> What is needed:
The entries below must be copied exactly as they are.

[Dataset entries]
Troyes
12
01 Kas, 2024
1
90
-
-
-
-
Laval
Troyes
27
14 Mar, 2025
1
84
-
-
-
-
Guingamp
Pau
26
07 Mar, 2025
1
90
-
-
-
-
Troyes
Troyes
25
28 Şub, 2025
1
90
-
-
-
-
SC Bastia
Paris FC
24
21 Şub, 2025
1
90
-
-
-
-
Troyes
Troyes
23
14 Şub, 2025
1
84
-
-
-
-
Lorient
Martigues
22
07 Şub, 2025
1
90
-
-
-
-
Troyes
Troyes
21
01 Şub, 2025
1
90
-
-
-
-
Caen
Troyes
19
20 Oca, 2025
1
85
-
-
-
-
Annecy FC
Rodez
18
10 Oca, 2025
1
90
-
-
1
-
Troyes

> Output of the exercise:
Troyes
12
01 Kas, 2024
1
90
-
-
-
-
Laval
Troyes
27
14 Mar, 2025
1
84
-
-
-
-
Guingamp
Pau
26
07 Mar, 2025
1
90
-
-
-
-
Troyes
Troyes
25
28 Şub, 2025
1
90
-
-
-
-
SC Bastia
Paris FC
24
21 Şub, 2025
1
90
-
-
-
-
Troyes
Troyes
23
14 Şub, 2025
1
84
-
-
-
-
Lorient
Martigues
22
07 Şub, 2025
1
90
-
-
-
-
Troyes
Troyes
21
01 Şub, 2025
1
90
-
-
-
-
Caen
Troyes
19
20 Oca, 2025
1
85
-
-
-
-
Annecy FC
Rodez
18
10 Oca, 2025
1
90
-
-
1
-
Troyes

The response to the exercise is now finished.